# Beispiel für sicheres DBUsername/DBPassword handling



## Brainiac (28. Aug 2011)

Hi,

bis jetzt hab ich immer einen DB user mit minimalsten Rechten angelegt, und die Infos dann im Java-File gespeichert. Das Vorgehen ist ja aber nicht so geschickt. Gibt es irgendwie ein kurzes knackiges Beispiel, wie ich sinvoll und sicher DB username und passwort speichern/handeln kann?


----------



## Gast2 (28. Aug 2011)

Sicher,

im Kopf - alles andere wird *NIE* funktionieren

hand, mogel


----------



## Brainiac (28. Aug 2011)

Mir ist klar das es keine 100%ige sicherheit gibt.

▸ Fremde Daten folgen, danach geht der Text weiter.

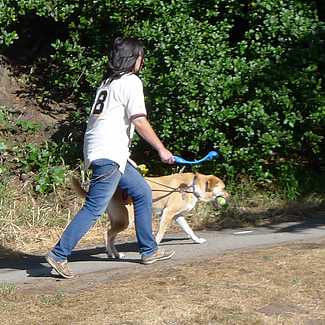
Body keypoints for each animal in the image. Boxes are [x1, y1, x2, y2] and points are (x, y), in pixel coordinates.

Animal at [72, 172, 227, 258]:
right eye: (223, 188)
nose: (229, 195)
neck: (193, 186)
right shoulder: (167, 214)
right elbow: (160, 234)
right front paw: (154, 249)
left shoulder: (178, 217)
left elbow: (189, 231)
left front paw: (197, 240)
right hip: (126, 221)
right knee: (107, 233)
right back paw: (112, 253)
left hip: (120, 220)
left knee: (109, 234)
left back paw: (114, 254)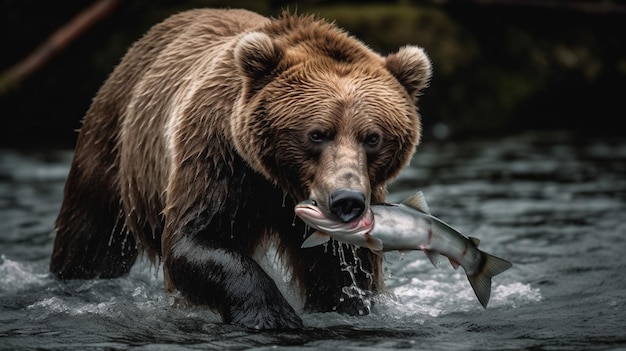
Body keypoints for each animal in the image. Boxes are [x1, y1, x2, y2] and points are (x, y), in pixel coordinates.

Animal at [50, 8, 428, 332]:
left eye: (373, 137)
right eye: (317, 133)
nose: (346, 199)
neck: (278, 182)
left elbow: (342, 270)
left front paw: (344, 305)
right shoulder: (219, 156)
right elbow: (197, 237)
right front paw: (273, 316)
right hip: (113, 146)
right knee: (91, 237)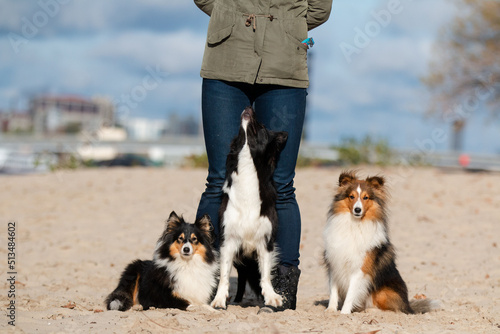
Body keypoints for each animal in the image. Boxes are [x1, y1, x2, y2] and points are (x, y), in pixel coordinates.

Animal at [211, 106, 290, 308]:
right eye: (239, 135)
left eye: (261, 127)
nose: (248, 108)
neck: (248, 168)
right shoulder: (228, 240)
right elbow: (224, 275)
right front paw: (219, 299)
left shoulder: (265, 241)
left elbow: (266, 275)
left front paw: (271, 297)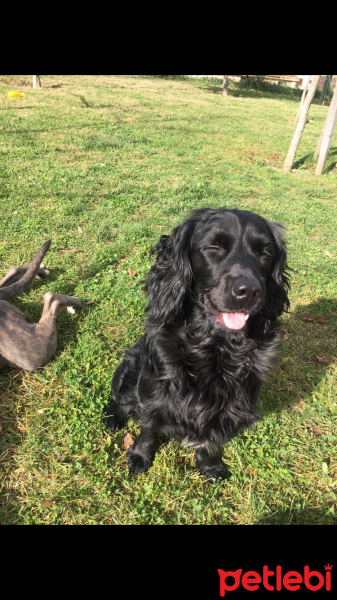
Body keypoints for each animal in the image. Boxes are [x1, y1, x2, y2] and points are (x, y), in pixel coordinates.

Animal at [105, 209, 288, 480]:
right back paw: (112, 418)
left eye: (265, 252)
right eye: (214, 247)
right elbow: (148, 428)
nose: (249, 291)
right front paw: (139, 456)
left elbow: (211, 438)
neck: (214, 345)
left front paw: (209, 464)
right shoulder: (153, 392)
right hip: (127, 366)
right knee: (117, 398)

Aber eventuell doch sinvollere als username/password als Plaintext im Java Code abzulegen, oder?


----------



## Gast2 (28. Aug 2011)

das *NIE* heist *NIE* und wird immer ein *NIE* bleiben


----------



## L-ectron-X (28. Aug 2011)

Das ginge nur über Middleware, also einer Schicht zwischen Anwendung und Datenbank.
Diese Schicht, bspw. ein RMI-Server oder ein PHP-Script, müsste auf einem anderen, abgesicherten Rechner laufen.
Die Anwendung verbindet sich z.B. mit einem RMI-Server, und nur diesem sind die Zugangsdaten zur Datenbank bekannt. Anfragen an die Datenbank gehen über ein gemeinsames Protokoll über den RMI-Server und dieser gibt die Anfragen an die Datenbank und die Ergebnisse zurück.


----------